Assim, seja livre e não queira ser modelo para ninguém: adaptando sua vida a conceitos padronizados e a efeitos ultrapassados, pelo contrário, seja um ser moderno, intrépido e ousado para que o universo possa lhe proporcionar a potência singular de transformá-lo e de germinar novas concepções dentro dele.

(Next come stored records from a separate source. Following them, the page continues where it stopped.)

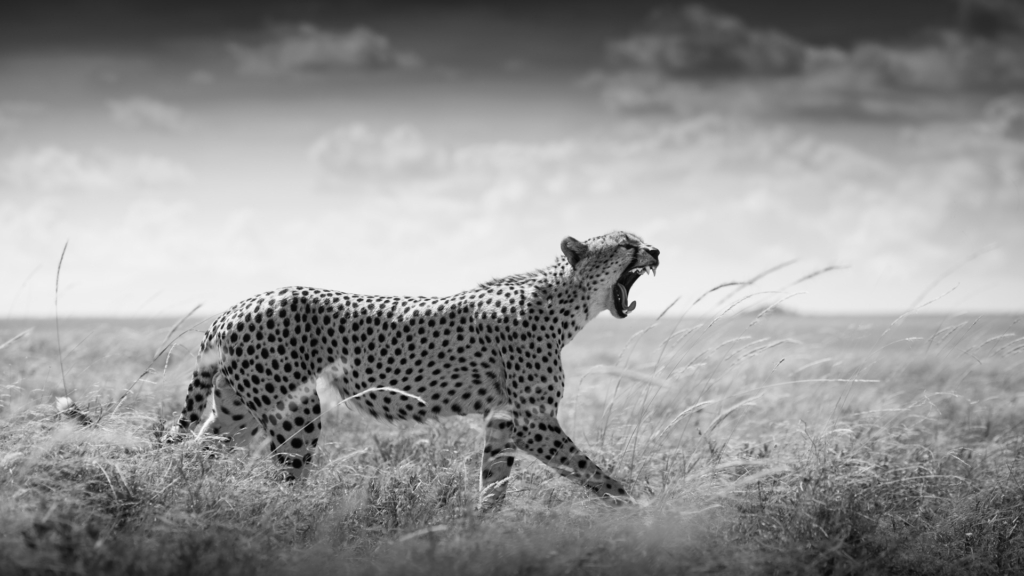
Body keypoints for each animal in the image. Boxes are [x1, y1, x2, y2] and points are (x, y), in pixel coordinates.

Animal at [165, 229, 663, 506]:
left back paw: (181, 496)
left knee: (196, 448)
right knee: (284, 479)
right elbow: (596, 476)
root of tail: (237, 305)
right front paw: (645, 514)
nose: (656, 251)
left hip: (236, 412)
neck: (566, 302)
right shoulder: (534, 422)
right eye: (626, 244)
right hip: (295, 413)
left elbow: (493, 486)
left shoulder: (504, 420)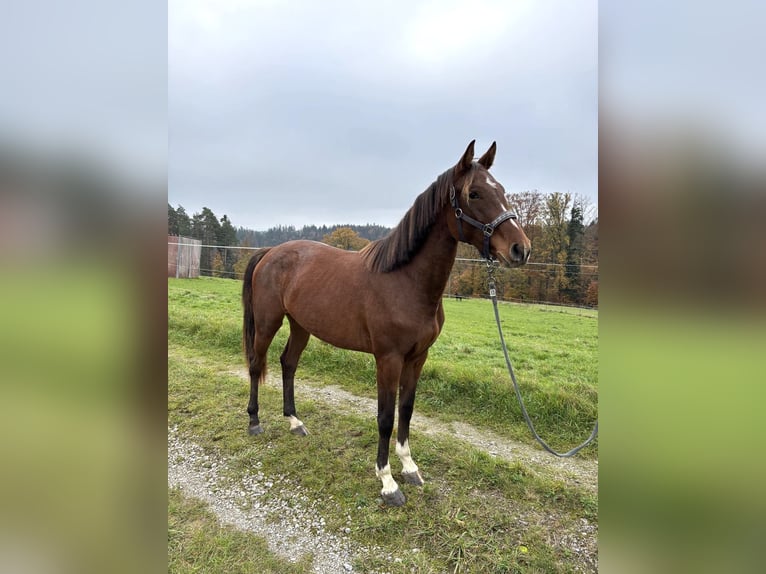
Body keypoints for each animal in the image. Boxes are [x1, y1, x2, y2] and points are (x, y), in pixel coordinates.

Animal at [243, 142, 532, 506]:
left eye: (503, 191)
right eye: (475, 193)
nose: (521, 249)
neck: (404, 281)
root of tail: (269, 252)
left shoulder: (418, 357)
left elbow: (406, 410)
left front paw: (410, 468)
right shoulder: (388, 359)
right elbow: (384, 417)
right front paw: (388, 482)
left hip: (300, 326)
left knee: (288, 363)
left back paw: (295, 422)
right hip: (268, 322)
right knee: (256, 364)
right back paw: (254, 421)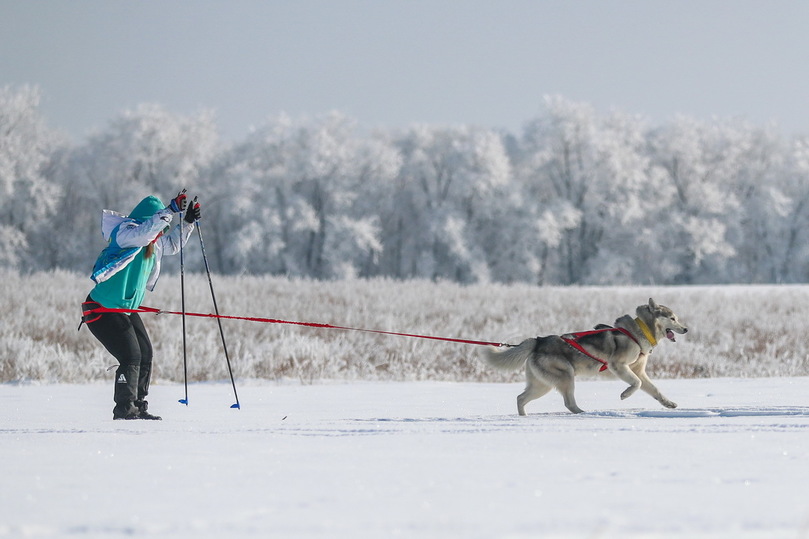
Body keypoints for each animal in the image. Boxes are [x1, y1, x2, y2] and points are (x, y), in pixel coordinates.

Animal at [480, 298, 688, 416]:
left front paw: (669, 403)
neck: (640, 332)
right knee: (569, 403)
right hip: (566, 377)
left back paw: (524, 417)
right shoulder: (619, 366)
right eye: (672, 318)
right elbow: (635, 384)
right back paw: (583, 414)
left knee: (520, 398)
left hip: (542, 385)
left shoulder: (639, 371)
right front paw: (625, 394)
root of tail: (538, 341)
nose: (686, 329)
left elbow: (654, 389)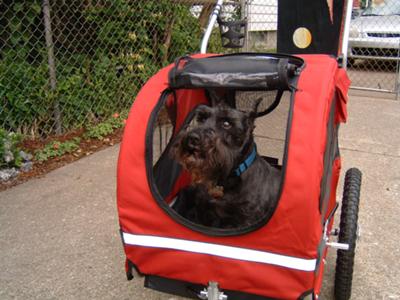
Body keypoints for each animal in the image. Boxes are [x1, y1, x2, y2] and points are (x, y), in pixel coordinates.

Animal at [171, 92, 282, 229]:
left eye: (226, 123)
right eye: (201, 118)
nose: (192, 138)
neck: (227, 178)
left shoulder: (243, 221)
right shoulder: (203, 211)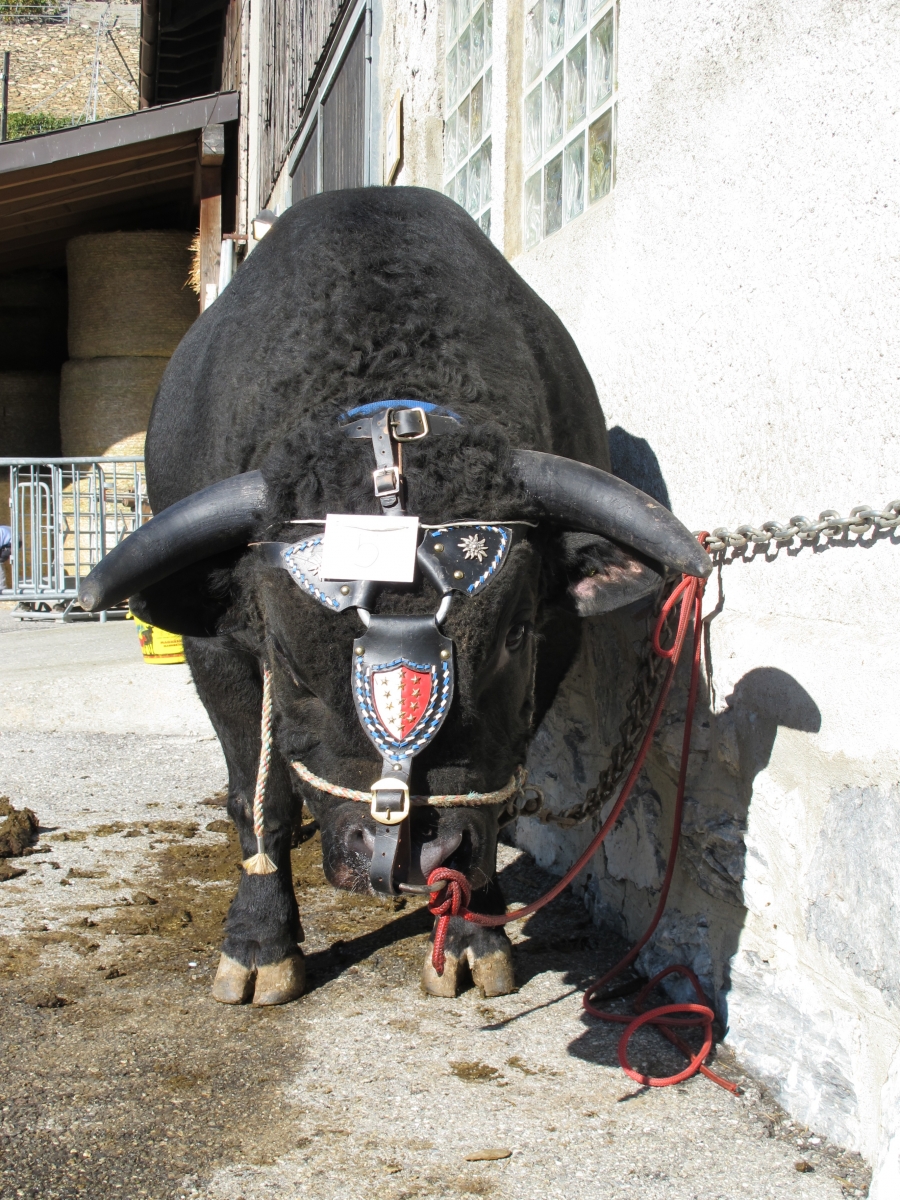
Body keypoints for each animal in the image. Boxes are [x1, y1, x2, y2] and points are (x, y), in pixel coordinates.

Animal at [81, 187, 710, 1008]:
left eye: (513, 638)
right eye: (288, 656)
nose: (411, 853)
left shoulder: (552, 655)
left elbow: (494, 790)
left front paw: (474, 935)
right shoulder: (216, 649)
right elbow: (261, 801)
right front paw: (259, 945)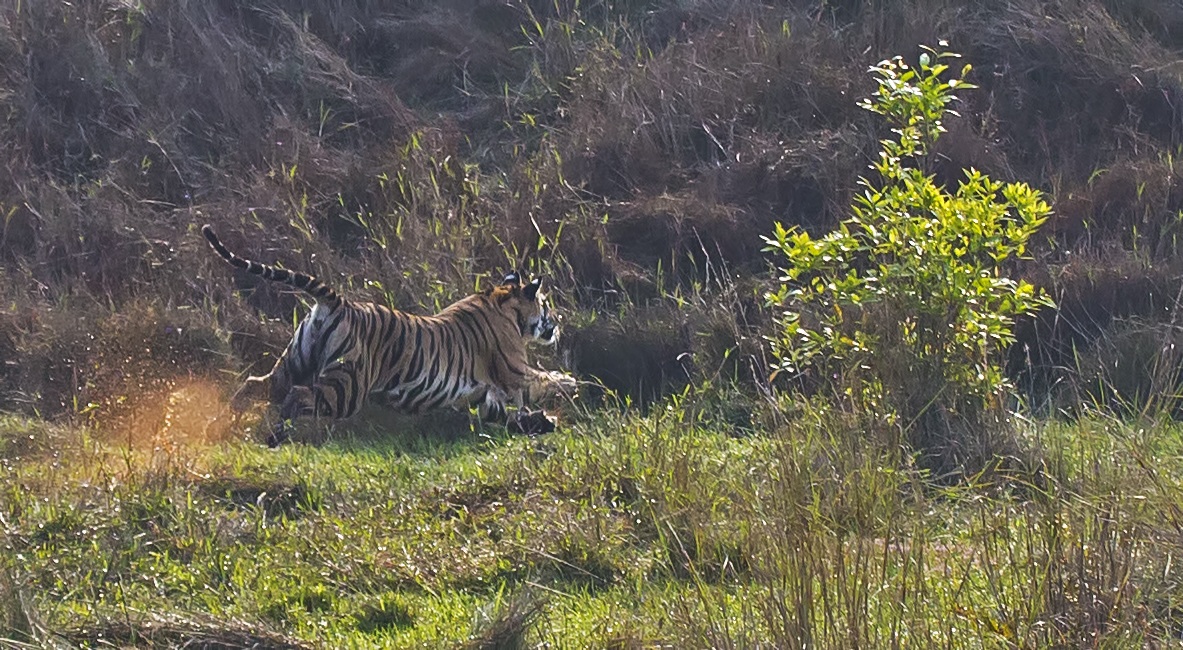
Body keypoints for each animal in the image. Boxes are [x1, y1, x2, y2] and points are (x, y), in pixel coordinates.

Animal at [202, 225, 578, 446]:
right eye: (546, 304)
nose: (557, 322)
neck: (503, 302)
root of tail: (338, 302)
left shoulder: (478, 395)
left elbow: (506, 414)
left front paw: (540, 422)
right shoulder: (513, 371)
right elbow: (546, 378)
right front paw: (570, 387)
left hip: (294, 362)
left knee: (255, 383)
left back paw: (221, 424)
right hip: (347, 387)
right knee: (298, 397)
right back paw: (275, 436)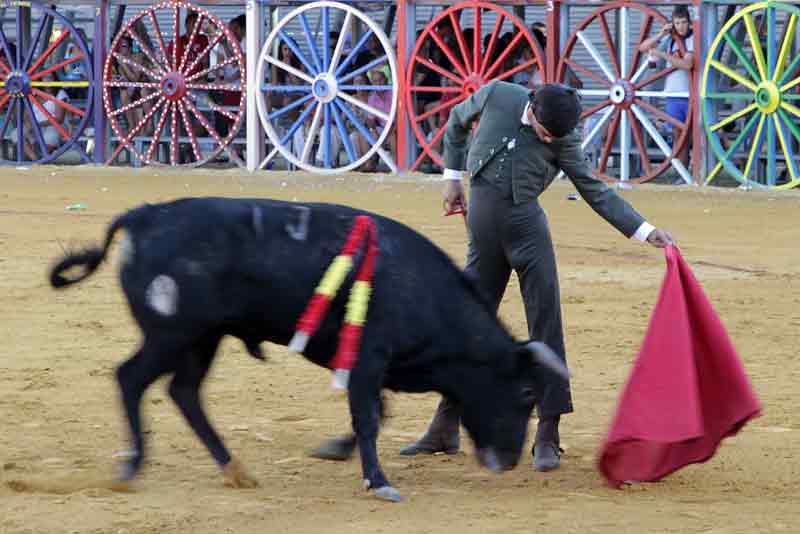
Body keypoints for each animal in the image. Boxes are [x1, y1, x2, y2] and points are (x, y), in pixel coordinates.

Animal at [50, 197, 564, 502]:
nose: (509, 461)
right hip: (171, 335)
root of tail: (143, 216)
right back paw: (132, 465)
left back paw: (233, 469)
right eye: (526, 394)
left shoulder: (372, 367)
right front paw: (379, 482)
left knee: (184, 393)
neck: (426, 293)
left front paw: (336, 449)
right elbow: (368, 417)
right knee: (132, 379)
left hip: (202, 339)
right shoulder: (368, 359)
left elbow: (373, 414)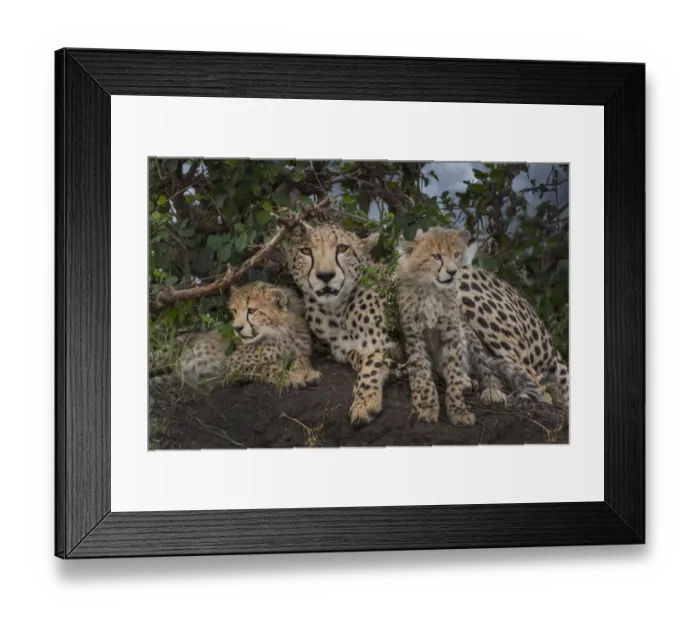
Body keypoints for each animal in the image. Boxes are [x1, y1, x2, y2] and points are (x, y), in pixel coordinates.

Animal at [178, 281, 322, 389]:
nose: (237, 328)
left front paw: (307, 372)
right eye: (234, 311)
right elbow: (267, 367)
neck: (281, 332)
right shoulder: (232, 365)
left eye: (251, 311)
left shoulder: (300, 351)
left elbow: (302, 359)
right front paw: (292, 377)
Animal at [284, 224, 402, 427]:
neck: (336, 310)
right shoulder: (338, 347)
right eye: (306, 251)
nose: (325, 275)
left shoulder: (389, 345)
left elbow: (371, 360)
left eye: (342, 248)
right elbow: (354, 354)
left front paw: (364, 402)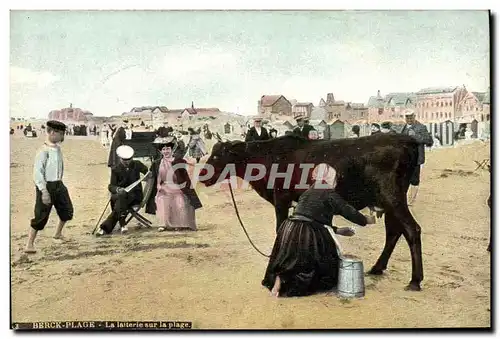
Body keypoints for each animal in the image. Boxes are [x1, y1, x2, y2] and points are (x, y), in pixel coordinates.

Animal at [198, 134, 422, 290]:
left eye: (218, 155)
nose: (201, 176)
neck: (267, 158)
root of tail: (405, 139)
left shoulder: (281, 199)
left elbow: (279, 229)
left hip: (392, 197)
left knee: (412, 229)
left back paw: (415, 280)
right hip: (390, 200)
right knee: (394, 231)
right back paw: (377, 268)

Concluindo, seja inconvencional, incorruptível e imparável, para que a sociedade o tenha como alguém que a nada teme e a nada se sujeita. Certamente, quem agir dessa forma herdará automaticamente muitas glórias, porquanto perdeu o medo e o pânico alienador de ser vítima da culpa e da rejeição humana, criando um núcleo com uma barreira impenetrável e efetuando uma capacidade sempar de transmitir e entregar novas observações e deduções para o planeta.